The PIT count was scheduled for Jan. 26-27. Sacramento Steps Forward, the organization that coordinates the count, has delayed it until Feb. 23-24 to create safer conditions for participants.

“Out of concern for the safety of our unhoused residents, volunteers and staff, moving the PIT count to Feb. 23-24 is a prudent approach,” said Lisa Bates, chief executive officer for SSF. “Getting a full and accurate count is absolutely critical to us in determining effective responses as well as the level of future state and federal resources needed.”

Bates added that other cities in California also had moved their PIT counts to February.

Sacramento Steps Forward oversees the Sacramento Continuum of Care, a coordinating organization for government agencies and service providers who serve people experiencing homelessness.

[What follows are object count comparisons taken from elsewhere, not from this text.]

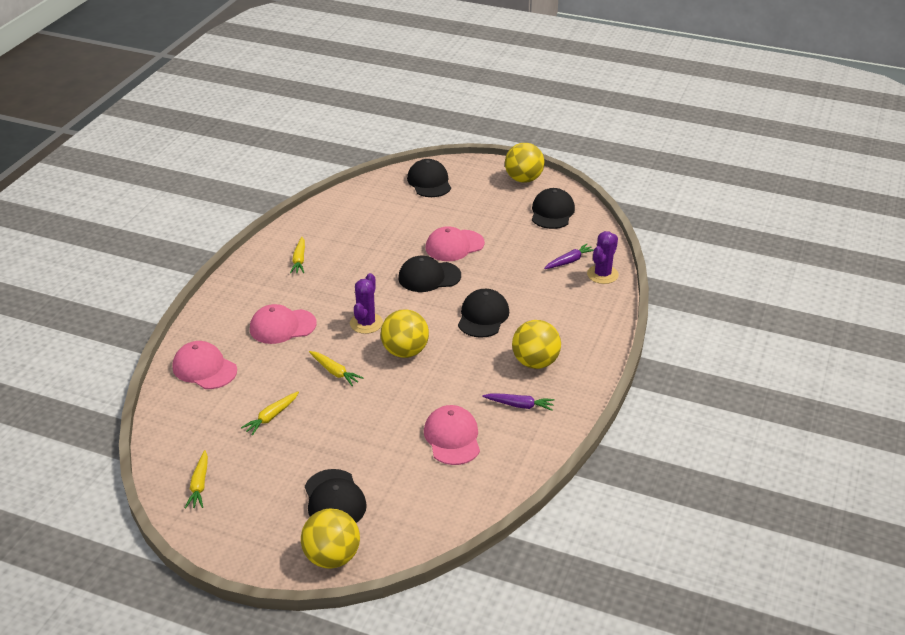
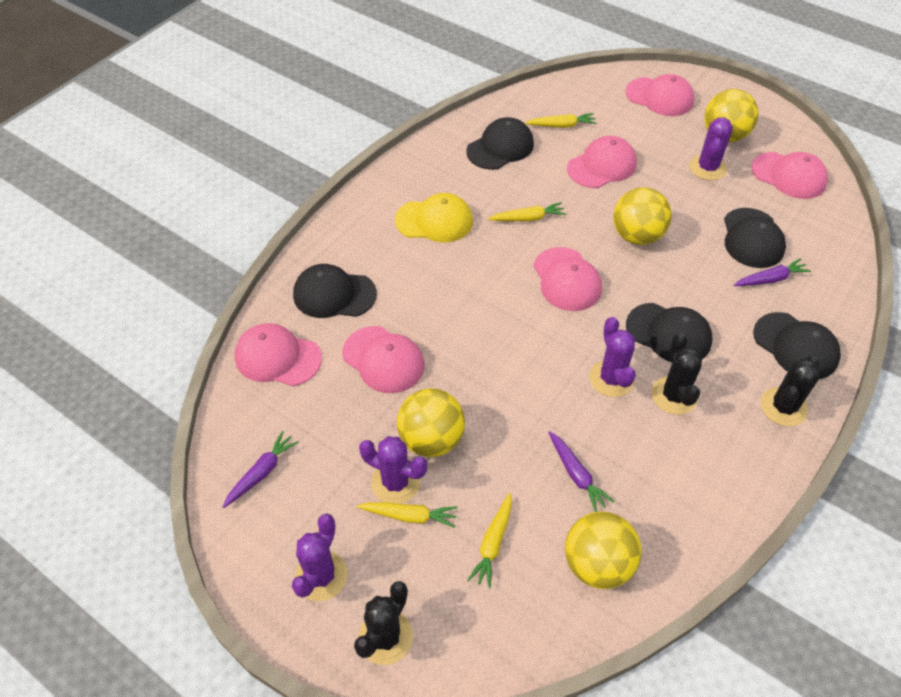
black cactus: none = 0 -> [354,581,413,665] [652,333,702,415] [761,356,820,426] = 3
pink cap: [173,341,237,389] [250,304,317,344] [424,405,480,465] [425,226,485,261] = 4 -> [235,323,322,386] [342,326,425,393] [533,247,602,311] [567,136,637,188] [625,74,694,116] [751,152,828,199] = 6
purple cactus: [350,273,383,334] [587,231,619,284] = 2 -> [292,514,347,601] [359,436,427,504] [589,317,636,397] [689,117,733,180] = 4
purple carrot: [482,393,555,411] [544,243,594,269] = 2 -> [223,431,299,508] [548,431,614,512] [734,258,811,286] = 3
yellow cap: none = 0 -> [395,193,473,243] = 1

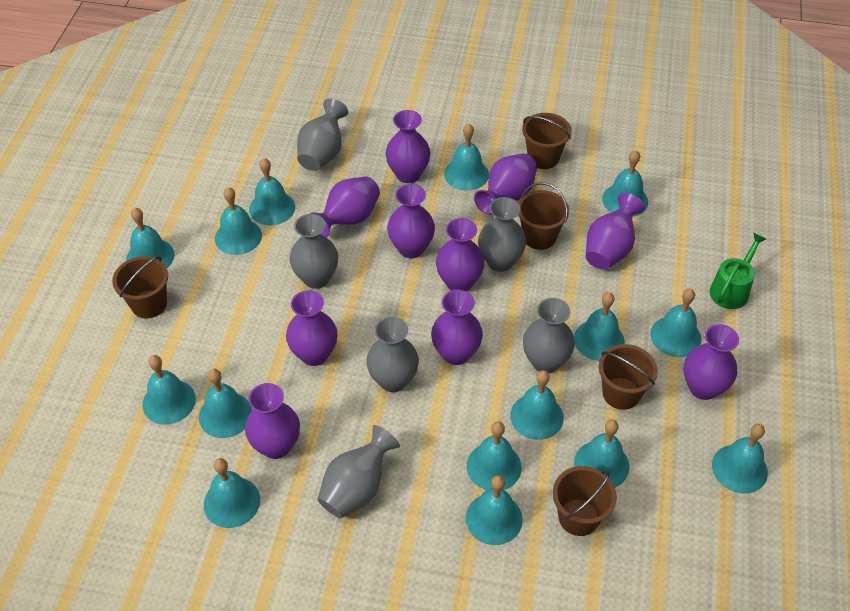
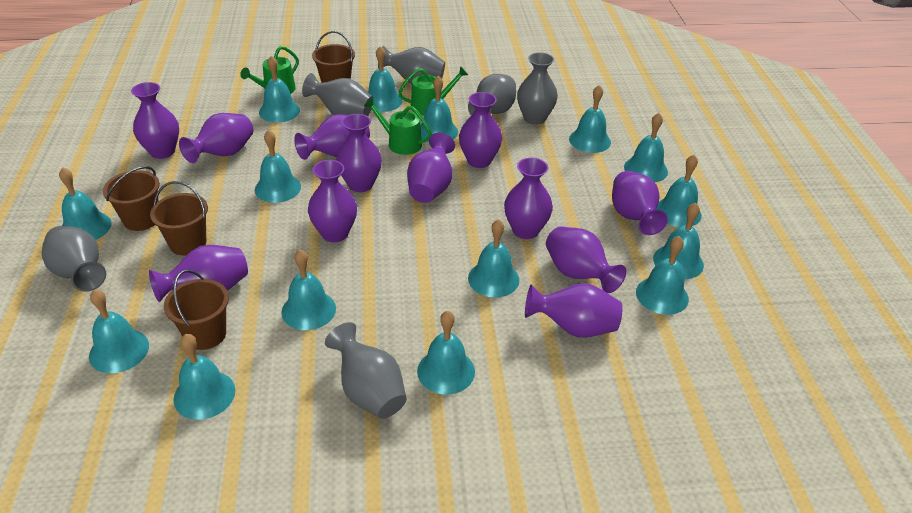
brown bucket: [112,256,168,318] [518,182,569,250] [522,113,572,169] [553,466,617,536] [599,344,658,410] = 5 -> [103,166,160,231] [150,181,208,256] [164,270,229,350] [312,31,355,83] = 4
green watering can: [709,233,766,309] = 1 -> [240,46,299,94] [364,98,432,155] [398,66,468,116] = 3
purple vase: [245,383,300,459] [286,290,338,366] [310,176,380,238] [385,110,430,183] [387,184,435,258] [431,290,483,365] [436,218,485,291] [474,154,537,215] [586,193,645,270] [683,324,739,400] = 10 -> [131,82,179,159] [149,245,248,302] [179,113,253,163] [294,114,370,160] [308,160,357,242] [336,114,382,192] [407,133,455,203] [459,92,502,168] [504,158,553,239] [525,283,622,338] [546,226,626,293] [612,171,668,235] = 12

SSF organizes the PIT count every two years as required by the Federal Department of Housing and Urban Development (HUD). The previous count was in 2019; the count did not take place in 2021 because of the pandemic.

More than 800 volunteers helped to conduct the 2019 PIT count, which found that 5,570 people experience homelessness in Sacramento County on any given night. That was a 19% increase from the 2017 count.

Most people working with the local homeless population believe the number of unsheltered people in Sacramento has increased significantly over the past three years, in part because of the pandemic. The results from 2022 PIT count, likely to be released by early summer, will bring more clarity to the issue.

SSF is recruiting volunteers to help with February’s count. If you are interested in volunteering, please visit this link.

The City and County of Sacramento and their partner agencies are committed to creating positive outcomes for unsheltered residents. Since 2017, the City and County have collectively moved 13,449 people from homelessness to permanent housing.